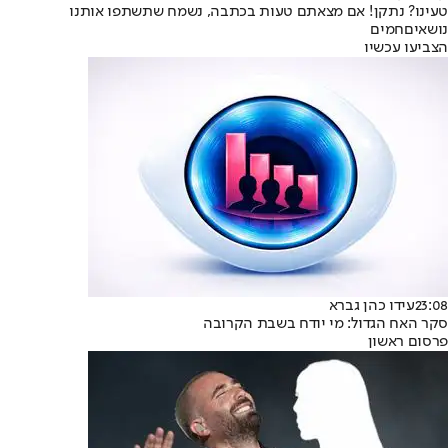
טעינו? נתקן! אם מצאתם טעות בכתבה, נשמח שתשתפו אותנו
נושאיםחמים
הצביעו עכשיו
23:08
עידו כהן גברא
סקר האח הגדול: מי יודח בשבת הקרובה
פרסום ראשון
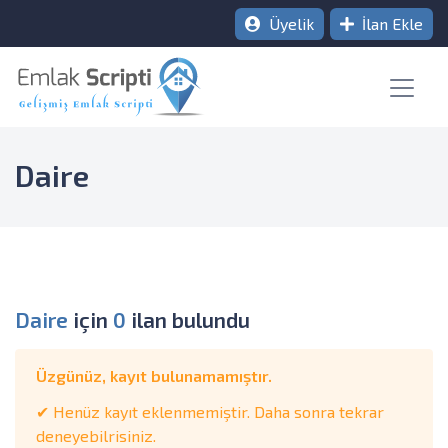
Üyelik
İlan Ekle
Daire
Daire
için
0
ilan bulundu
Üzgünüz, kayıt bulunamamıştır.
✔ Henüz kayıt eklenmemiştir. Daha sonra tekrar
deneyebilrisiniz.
...
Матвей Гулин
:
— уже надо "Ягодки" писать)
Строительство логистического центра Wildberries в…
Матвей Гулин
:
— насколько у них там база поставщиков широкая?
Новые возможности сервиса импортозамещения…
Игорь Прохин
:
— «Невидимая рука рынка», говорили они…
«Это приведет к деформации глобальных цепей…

> **WHAT YOU WILL DO**
From the records above, return exactly the lines running from the one that contains "הצביעו עכשיו" down to the one that contains "deneyebilrisiniz.", both included, without any pictures.

> **RESULT**
הצביעו עכשיו
23:08
עידו כהן גברא
סקר האח הגדול: מי יודח בשבת הקרובה
פרסום ראשון
Üyelik
İlan Ekle
Daire
Daire
için
0
ilan bulundu
Üzgünüz, kayıt bulunamamıştır.
✔ Henüz kayıt eklenmemiştir. Daha sonra tekrar
deneyebilrisiniz.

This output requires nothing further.